Os jogos particulares de nada valem, o lugar na selecção ganha-se e a evolução do jogador dá-se no clube e não na selecção. Considero essa ideia da necessidade de "ir lançando" o jogador na selecção para ganhar o lugar, simplesmente absurda, pois é no clube que o jogador trabalha a maior parte do tempo, é aí que se faz jogador, a experiência internacional vai se ganhando, até mesmo nas competições europeias. Os selecionadores pode e devem lançar os jogadores nos jogos a sério ou usam a Liga das Nações para o efeito.
Entrevista bastante interessante a partir do momento em que Fernando Santos esqueceu as generalidades iniciais e recentrou as respostas em factos concretos. Ajudou a perceber alguma da filosofia e das decisões subjacentes, deixando à evidência duas contradições que o selecionador ainda não resolveu. Admite que quer um jogo de 80% de ataque apoiado, mas escolhe, na maioria das vezes, equipas iniciais cujos avançados privilegiam outro tipo de ataque. Depois, admite que Ronaldo tem de jogar mais perto da área, ser essencialmente finalizador, mas nos jogos não é isso que se vê, o capitão tenta acudir a todo o lado e depois falta-nos a referência na área. O selecionador não consegue passar-lhe a mensagem, ou o estatuto de Ronaldo dificulta? (Atenção que continuo a achar que não podemos dar-nos ao luxo de dispensar Cristiano)

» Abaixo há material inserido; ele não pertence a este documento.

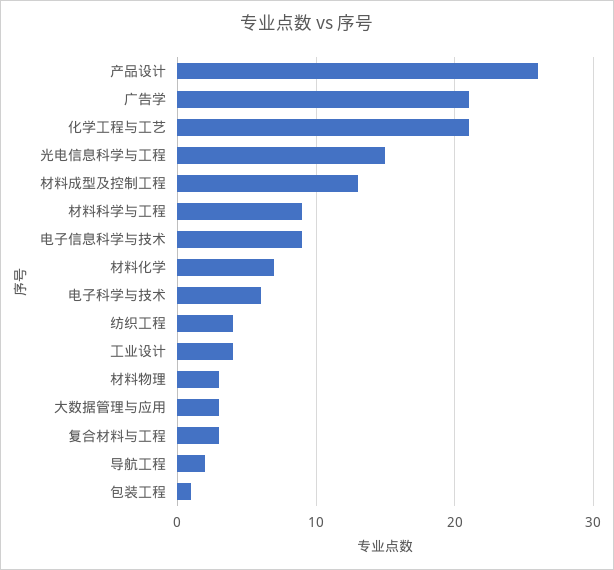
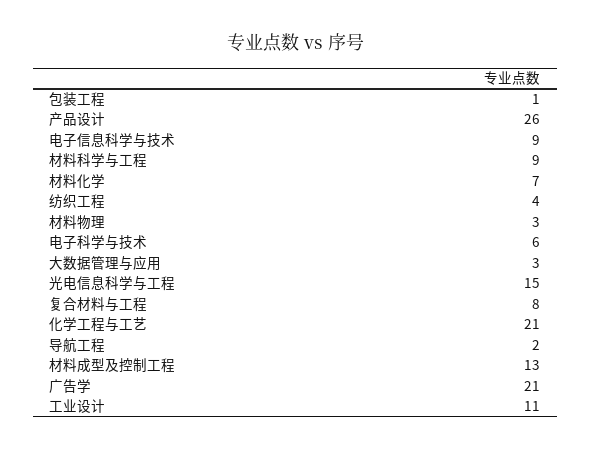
  {
    "产品设计": 26,
    "广告学": 21,
    "化学工程与工艺": 21,
    "光电信息科学与工程": 15,
    "材料成型及控制工程": 13,
    "材料科学与工程": 9,
    "电子信息科学与技术": 9,
    "材料化学": 7,
    "电子科学与技术": 6,
    "纺织工程": 4,
-   "工业设计": 4,
+   "工业设计": 11,
    "材料物理": 3,
    "大数据管理与应用": 3,
-   "复合材料与工程": 3,
+   "复合材料与工程": 8,
    "导航工程": 2,
    "包装工程": 1
  }

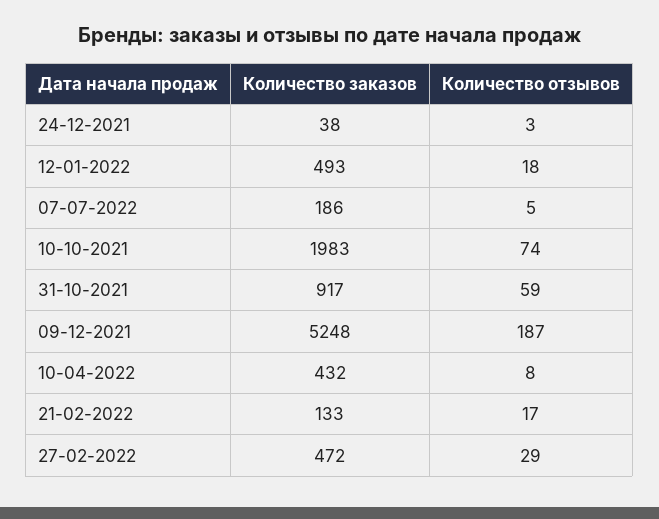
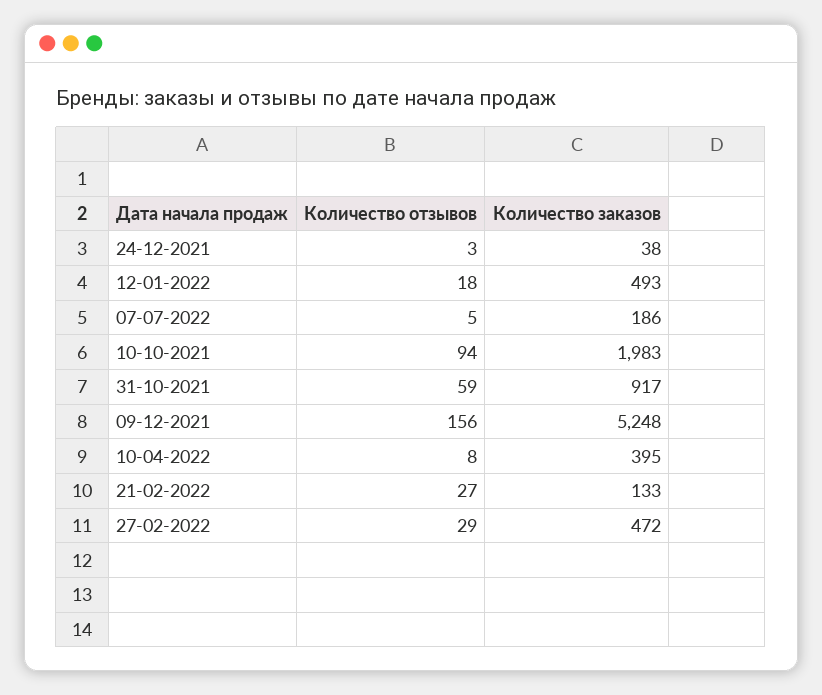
  {
    "Количество заказов": {
      "24-12-2021": 38,
      "12-01-2022": 493,
      "07-07-2022": 186,
      "10-10-2021": 1983,
      "31-10-2021": 917,
      "09-12-2021": 5248,
-     "10-04-2022": 432,
+     "10-04-2022": 395,
      "21-02-2022": 133,
      "27-02-2022": 472
    },
    "Количество отзывов": {
      "24-12-2021": 3,
      "12-01-2022": 18,
      "07-07-2022": 5,
-     "10-10-2021": 74,
+     "10-10-2021": 94,
      "31-10-2021": 59,
-     "09-12-2021": 187,
+     "09-12-2021": 156,
      "10-04-2022": 8,
-     "21-02-2022": 17,
+     "21-02-2022": 27,
      "27-02-2022": 29
    }
  }

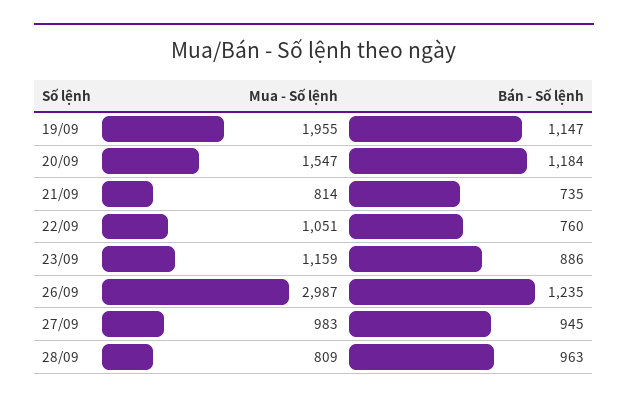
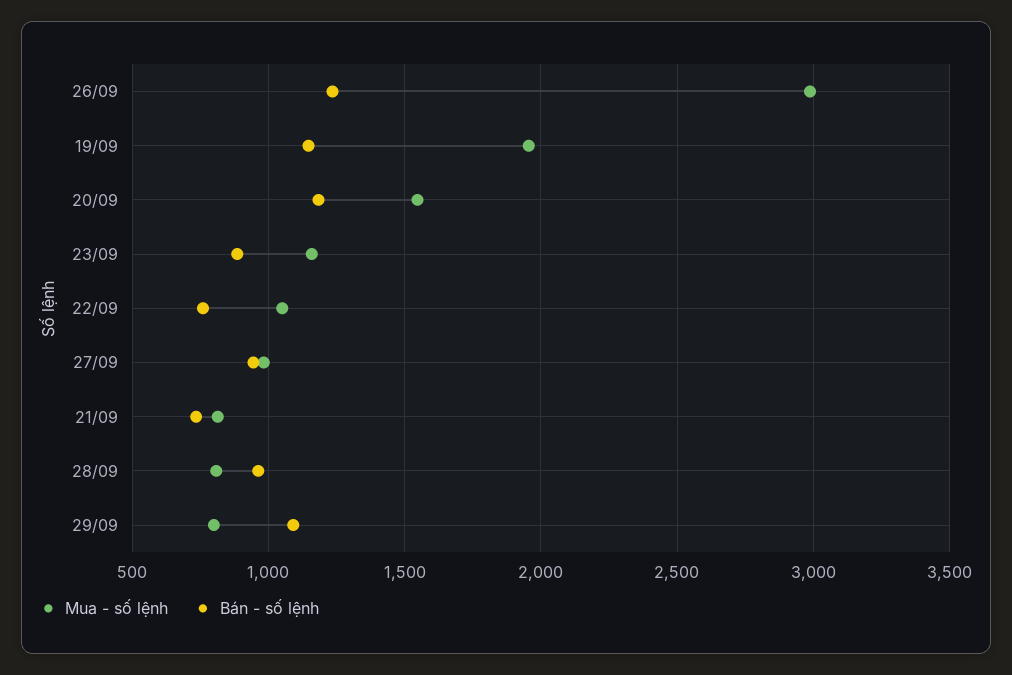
  {
    "Mua - Số lệnh": {
      "19/09": 1955,
      "20/09": 1547,
      "21/09": 814,
      "22/09": 1051,
      "23/09": 1159,
      "26/09": 2987,
      "27/09": 983,
-     "28/09": 809
+     "28/09": 809,
+     "29/09": 800
    },
    "Bán - Số lệnh": {
      "19/09": 1147,
      "20/09": 1184,
      "21/09": 735,
      "22/09": 760,
      "23/09": 886,
      "26/09": 1235,
      "27/09": 945,
-     "28/09": 963
+     "28/09": 963,
+     "29/09": 1100
    }
  }

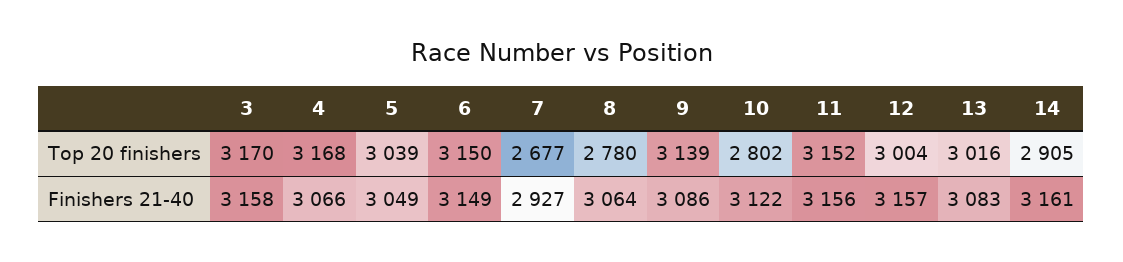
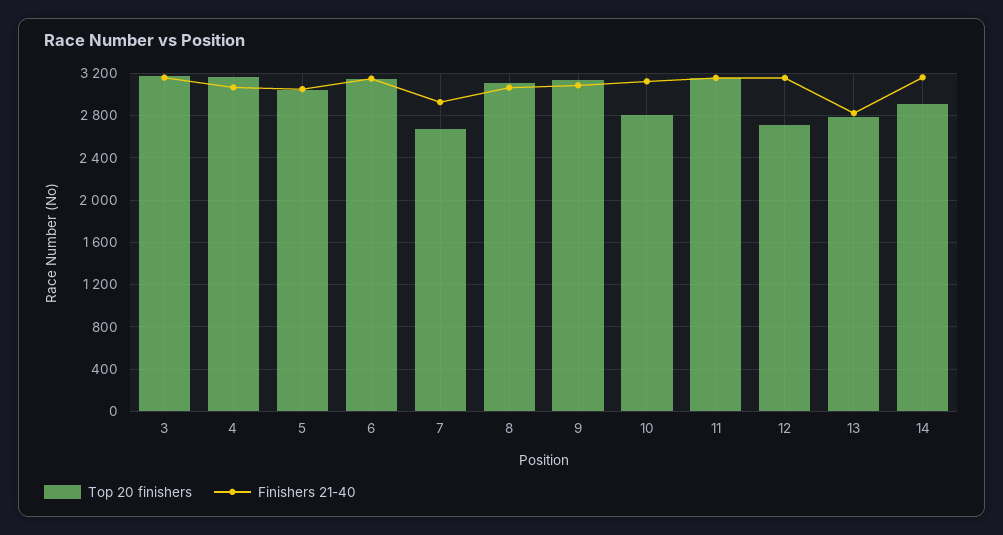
  {
    "Top 20 finishers": {
      "3": 3170,
      "4": 3168,
      "5": 3039,
      "6": 3150,
      "7": 2677,
-     "8": 2780,
+     "8": 3100,
      "9": 3139,
      "10": 2802,
      "11": 3152,
-     "12": 3004,
+     "12": 2700,
-     "13": 3016,
+     "13": 2800,
      "14": 2905
    },
    "Finishers 21-40": {
      "3": 3158,
      "4": 3066,
      "5": 3049,
      "6": 3149,
      "7": 2927,
      "8": 3064,
      "9": 3086,
      "10": 3122,
      "11": 3156,
      "12": 3157,
-     "13": 3083,
+     "13": 2800,
      "14": 3161
    }
  }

De resto, mesmo sem deslumbrar, também não alinho na ideia de que a equipa de 2016 jogava mal. Nem que teve a vida facilitada pelos adversários que encontrou. Podia ter jogado contra mais "tubarões"? Podia. Mas veja-se o percurso da outra finalista e verifica-se que, à exceção da meia-final, os demais adversários foram bem simpáticos. E nós eliminamos a Polónia, excelente equipa, e sobretudo a Croácia, das melhores do mundo, como se provou no Mundial seguinte.
Na questão dos centrais, a explicação é legítima, mas agudiza a preocupação. Mas algum dia será dia para os mais novos jogarem? Há de haver sempre risco. E Pepe apesar de parecer, não é eterno.